RECORDS SHOWN:
++++

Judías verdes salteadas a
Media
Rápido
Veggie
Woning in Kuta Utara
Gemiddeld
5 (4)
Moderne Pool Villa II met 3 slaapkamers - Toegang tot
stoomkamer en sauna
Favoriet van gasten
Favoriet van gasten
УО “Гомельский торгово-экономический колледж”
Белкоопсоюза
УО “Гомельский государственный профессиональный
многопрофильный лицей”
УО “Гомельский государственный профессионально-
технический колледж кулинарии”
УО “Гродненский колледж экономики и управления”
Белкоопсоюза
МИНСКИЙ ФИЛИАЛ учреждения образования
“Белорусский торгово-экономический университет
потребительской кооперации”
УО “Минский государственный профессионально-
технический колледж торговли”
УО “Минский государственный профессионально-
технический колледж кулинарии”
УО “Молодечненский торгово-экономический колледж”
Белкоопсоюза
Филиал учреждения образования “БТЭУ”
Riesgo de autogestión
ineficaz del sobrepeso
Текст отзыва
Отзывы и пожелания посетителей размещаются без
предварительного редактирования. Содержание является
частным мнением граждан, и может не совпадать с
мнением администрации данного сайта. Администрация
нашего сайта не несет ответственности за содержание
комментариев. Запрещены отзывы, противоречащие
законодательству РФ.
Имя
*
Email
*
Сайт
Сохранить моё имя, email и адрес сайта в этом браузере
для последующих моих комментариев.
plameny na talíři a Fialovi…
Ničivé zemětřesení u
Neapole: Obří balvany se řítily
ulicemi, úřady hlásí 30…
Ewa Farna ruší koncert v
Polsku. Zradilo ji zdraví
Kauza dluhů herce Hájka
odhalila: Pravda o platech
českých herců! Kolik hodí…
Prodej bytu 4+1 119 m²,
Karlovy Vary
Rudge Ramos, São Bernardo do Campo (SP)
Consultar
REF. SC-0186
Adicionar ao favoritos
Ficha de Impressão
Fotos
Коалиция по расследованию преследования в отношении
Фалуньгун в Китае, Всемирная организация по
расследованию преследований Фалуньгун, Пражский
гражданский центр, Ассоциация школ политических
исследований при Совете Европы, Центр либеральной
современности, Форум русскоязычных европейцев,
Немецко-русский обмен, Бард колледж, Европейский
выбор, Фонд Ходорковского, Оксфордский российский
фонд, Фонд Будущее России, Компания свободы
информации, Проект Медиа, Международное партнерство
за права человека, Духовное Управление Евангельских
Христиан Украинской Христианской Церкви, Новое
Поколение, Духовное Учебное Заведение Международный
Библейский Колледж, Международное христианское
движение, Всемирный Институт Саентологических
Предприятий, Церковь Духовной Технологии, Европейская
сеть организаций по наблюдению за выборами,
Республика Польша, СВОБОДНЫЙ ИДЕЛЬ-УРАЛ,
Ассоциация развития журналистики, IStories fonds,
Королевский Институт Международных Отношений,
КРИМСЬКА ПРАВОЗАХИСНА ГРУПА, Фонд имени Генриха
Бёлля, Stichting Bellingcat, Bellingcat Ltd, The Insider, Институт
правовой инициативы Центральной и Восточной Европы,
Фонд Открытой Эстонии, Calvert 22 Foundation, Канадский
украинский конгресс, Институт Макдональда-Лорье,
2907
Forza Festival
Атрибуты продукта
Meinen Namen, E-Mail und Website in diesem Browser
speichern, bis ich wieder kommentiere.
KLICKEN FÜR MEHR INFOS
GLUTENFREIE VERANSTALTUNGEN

++++

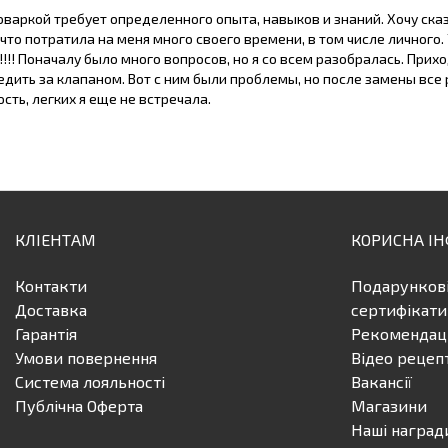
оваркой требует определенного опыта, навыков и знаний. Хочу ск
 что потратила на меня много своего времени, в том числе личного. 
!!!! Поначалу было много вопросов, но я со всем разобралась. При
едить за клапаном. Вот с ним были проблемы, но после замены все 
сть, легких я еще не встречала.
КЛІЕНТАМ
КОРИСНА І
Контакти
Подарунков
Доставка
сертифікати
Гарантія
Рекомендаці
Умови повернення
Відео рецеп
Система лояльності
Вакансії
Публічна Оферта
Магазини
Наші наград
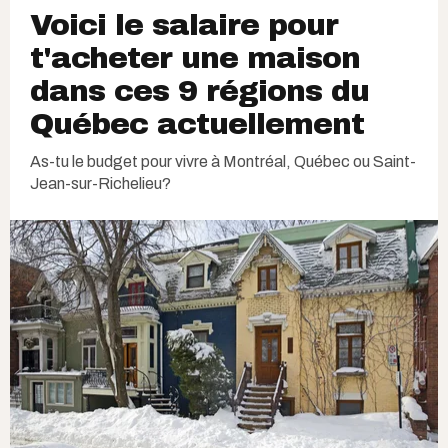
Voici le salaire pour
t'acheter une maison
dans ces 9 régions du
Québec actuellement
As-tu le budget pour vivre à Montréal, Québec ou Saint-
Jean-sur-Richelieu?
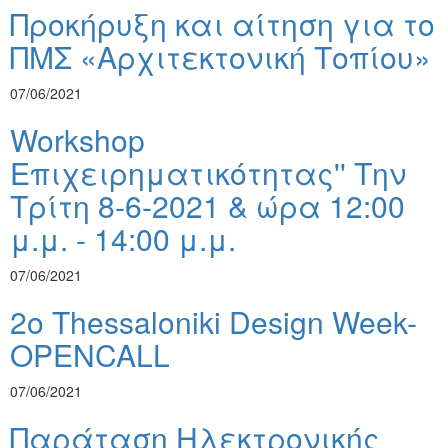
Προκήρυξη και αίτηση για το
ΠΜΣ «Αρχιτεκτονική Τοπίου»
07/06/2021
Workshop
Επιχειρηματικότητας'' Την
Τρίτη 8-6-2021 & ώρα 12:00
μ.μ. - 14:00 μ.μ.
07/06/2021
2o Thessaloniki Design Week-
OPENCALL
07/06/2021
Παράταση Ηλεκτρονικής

++++

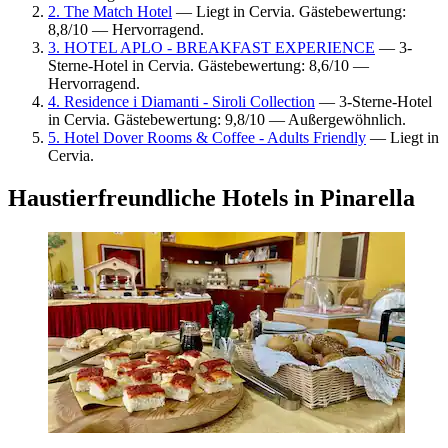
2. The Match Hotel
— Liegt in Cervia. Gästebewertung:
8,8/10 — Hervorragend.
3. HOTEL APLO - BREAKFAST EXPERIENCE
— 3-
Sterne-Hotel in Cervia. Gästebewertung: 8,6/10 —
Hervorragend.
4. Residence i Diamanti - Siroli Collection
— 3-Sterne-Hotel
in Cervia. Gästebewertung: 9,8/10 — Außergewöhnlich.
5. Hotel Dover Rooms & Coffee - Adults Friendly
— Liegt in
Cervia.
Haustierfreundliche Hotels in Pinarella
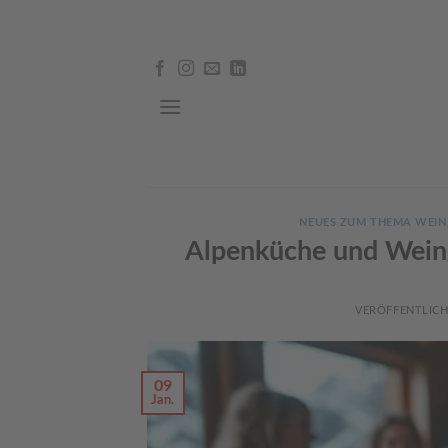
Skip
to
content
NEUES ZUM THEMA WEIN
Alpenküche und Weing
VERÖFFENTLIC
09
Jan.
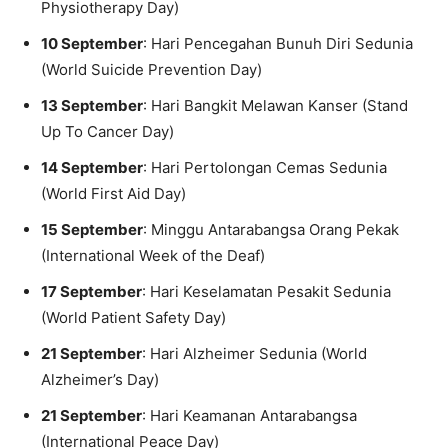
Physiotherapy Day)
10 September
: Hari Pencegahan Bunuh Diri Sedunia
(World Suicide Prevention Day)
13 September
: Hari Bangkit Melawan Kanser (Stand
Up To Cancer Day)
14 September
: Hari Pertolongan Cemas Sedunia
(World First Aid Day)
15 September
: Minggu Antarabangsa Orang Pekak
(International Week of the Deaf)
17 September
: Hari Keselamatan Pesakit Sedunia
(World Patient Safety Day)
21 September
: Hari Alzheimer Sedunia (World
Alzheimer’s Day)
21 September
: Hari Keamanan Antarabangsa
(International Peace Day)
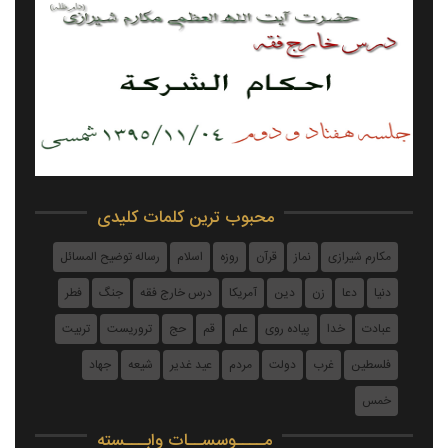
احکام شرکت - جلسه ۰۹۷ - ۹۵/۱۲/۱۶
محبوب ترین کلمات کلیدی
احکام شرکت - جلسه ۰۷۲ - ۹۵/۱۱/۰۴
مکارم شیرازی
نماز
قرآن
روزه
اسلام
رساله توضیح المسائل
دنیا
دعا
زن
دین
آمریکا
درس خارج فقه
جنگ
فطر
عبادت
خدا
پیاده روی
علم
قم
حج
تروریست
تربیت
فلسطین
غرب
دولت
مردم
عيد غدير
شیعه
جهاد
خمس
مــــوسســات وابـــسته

++++

EXERCISE REQUIREMENTS: Each line of the entries that contains the word "Фонд" should be listed.

YOUR RESPONSE:
выбор, Фонд Ходорковского, Оксфордский российский
фонд, Фонд Будущее России, Компания свободы
КРИМСЬКА ПРАВОЗАХИСНА ГРУПА, Фонд имени Генриха
Фонд Открытой Эстонии, Calvert 22 Foundation, Канадский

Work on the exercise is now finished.